(Stored data entries)
··········

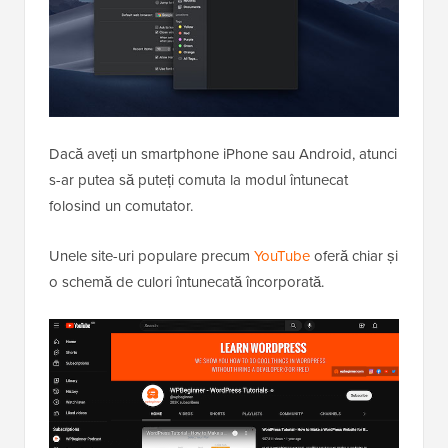
Dacă aveți un smartphone iPhone sau Android, atunci
s-ar putea să puteți comuta la modul întunecat
folosind un comutator.
Unele site-uri populare precum
YouTube
oferă chiar și
o schemă de culori întunecată încorporată.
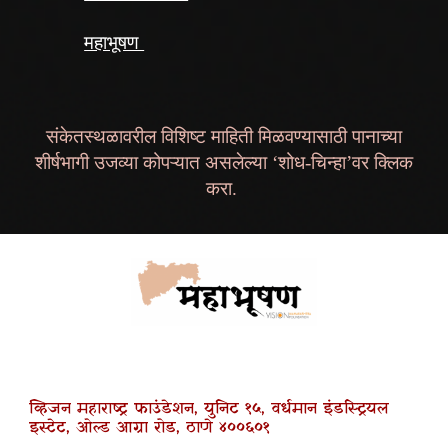
महाभूषण
संकेतस्थळावरील विशिष्ट माहिती मिळवण्यासाठी पानाच्या
शीर्षभागी उजव्या कोपऱ्यात असलेल्या ‘शोध-चिन्हा’वर क्लिक
करा.
व्हिजन महाराष्ट्र फाउंडेशन, युनिट १५, वर्धमान इंडस्ट्रियल
इस्टेट, ओल्ड आग्रा रोड, ठाणे ४००६०१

··········

Copy the lines above word for word, leaving out the pictures.

Result for this exercise
Dacă aveți un smartphone iPhone sau Android, atunci
s-ar putea să puteți comuta la modul întunecat
folosind un comutator.
Unele site-uri populare precum
YouTube
oferă chiar și
o schemă de culori întunecată încorporată.
महाभूषण
संकेतस्थळावरील विशिष्ट माहिती मिळवण्यासाठी पानाच्या
शीर्षभागी उजव्या कोपऱ्यात असलेल्या ‘शोध-चिन्हा’वर क्लिक
करा.
व्हिजन महाराष्ट्र फाउंडेशन, युनिट १५, वर्धमान इंडस्ट्रियल
इस्टेट, ओल्ड आग्रा रोड, ठाणे ४००६०१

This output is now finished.